_ABOUT THIS TASK_: No pictures should appear in the copy; otherwise retype the entries exactly.

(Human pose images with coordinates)

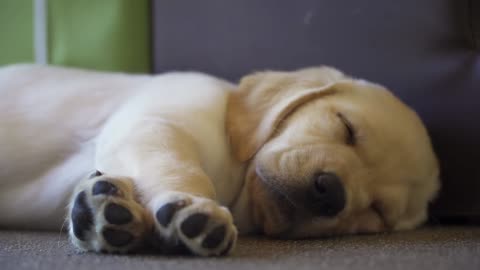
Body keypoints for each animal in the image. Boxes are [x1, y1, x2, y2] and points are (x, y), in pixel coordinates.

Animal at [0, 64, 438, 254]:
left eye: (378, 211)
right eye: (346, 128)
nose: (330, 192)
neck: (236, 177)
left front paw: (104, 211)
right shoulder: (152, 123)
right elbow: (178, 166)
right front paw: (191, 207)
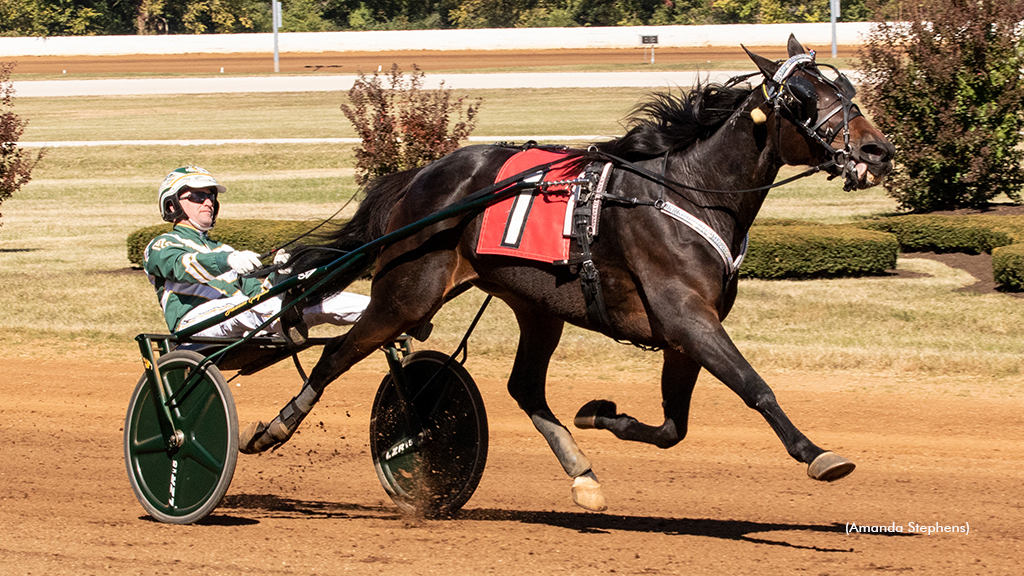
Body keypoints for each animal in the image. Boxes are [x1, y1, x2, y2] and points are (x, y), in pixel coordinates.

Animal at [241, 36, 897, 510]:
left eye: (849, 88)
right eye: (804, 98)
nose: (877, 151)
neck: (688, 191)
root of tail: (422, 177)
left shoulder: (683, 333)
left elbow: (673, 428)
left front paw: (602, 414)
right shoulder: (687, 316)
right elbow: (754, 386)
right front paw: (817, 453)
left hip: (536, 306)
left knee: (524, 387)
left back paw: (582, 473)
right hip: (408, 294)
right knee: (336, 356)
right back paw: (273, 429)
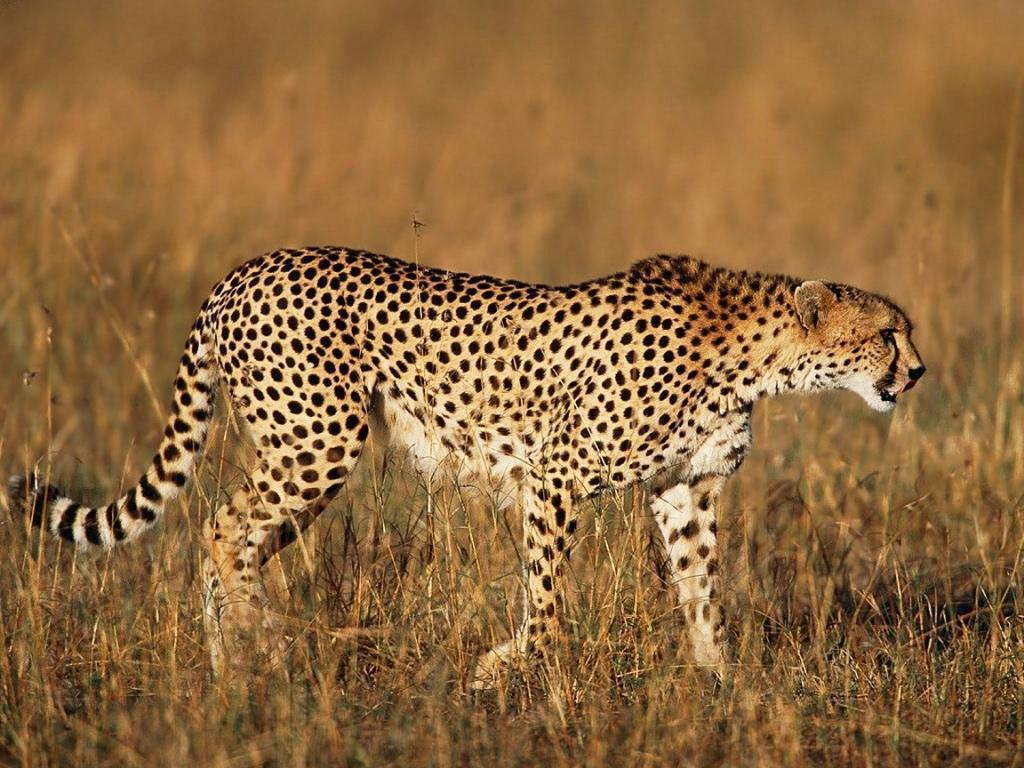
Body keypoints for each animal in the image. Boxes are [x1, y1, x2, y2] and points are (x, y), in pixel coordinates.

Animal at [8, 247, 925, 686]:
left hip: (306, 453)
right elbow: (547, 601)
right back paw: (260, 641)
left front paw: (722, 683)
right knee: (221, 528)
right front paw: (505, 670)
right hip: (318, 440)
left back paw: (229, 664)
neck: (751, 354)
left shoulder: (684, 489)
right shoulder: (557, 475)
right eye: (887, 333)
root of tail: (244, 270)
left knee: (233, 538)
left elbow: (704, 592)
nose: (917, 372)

_YOUR RESPONSE_:
Body keypoints for each animal in the image. Boxes are [x1, y1, x2, y2] and points are (x, y), in pixel coordinates.

Animal at [0, 64, 438, 254]:
left eye: (378, 211)
right eye: (346, 128)
nose: (330, 192)
neck: (236, 177)
left front paw: (104, 211)
right shoulder: (152, 123)
right elbow: (178, 166)
right front paw: (191, 207)
Body keypoints for each animal in the image. Boxes are [x1, y1, x2, y2] and points are (x, y), in pixel coordinates.

Animal at [241, 36, 897, 510]:
left eye: (849, 88)
right eye: (804, 98)
nose: (877, 151)
neck: (688, 191)
root of tail: (422, 177)
left shoulder: (683, 333)
left elbow: (673, 428)
left front paw: (602, 414)
right shoulder: (687, 316)
right elbow: (754, 386)
right front paw: (817, 453)
left hip: (536, 306)
left knee: (524, 387)
left back paw: (582, 473)
right hip: (408, 294)
right knee: (336, 356)
right back paw: (273, 429)
Body keypoints for each animal in the image. Boxes are [x1, y1, x2, y2] and points are (x, y), in pixel coordinates.

Animal at [8, 247, 925, 686]:
left hip: (306, 453)
right elbow: (547, 601)
right back paw: (260, 641)
left front paw: (722, 683)
right knee: (221, 528)
right front paw: (505, 670)
right hip: (318, 440)
left back paw: (229, 664)
neck: (751, 354)
left shoulder: (684, 489)
right shoulder: (557, 475)
right eye: (887, 333)
root of tail: (244, 270)
left knee: (233, 538)
left elbow: (704, 592)
nose: (917, 372)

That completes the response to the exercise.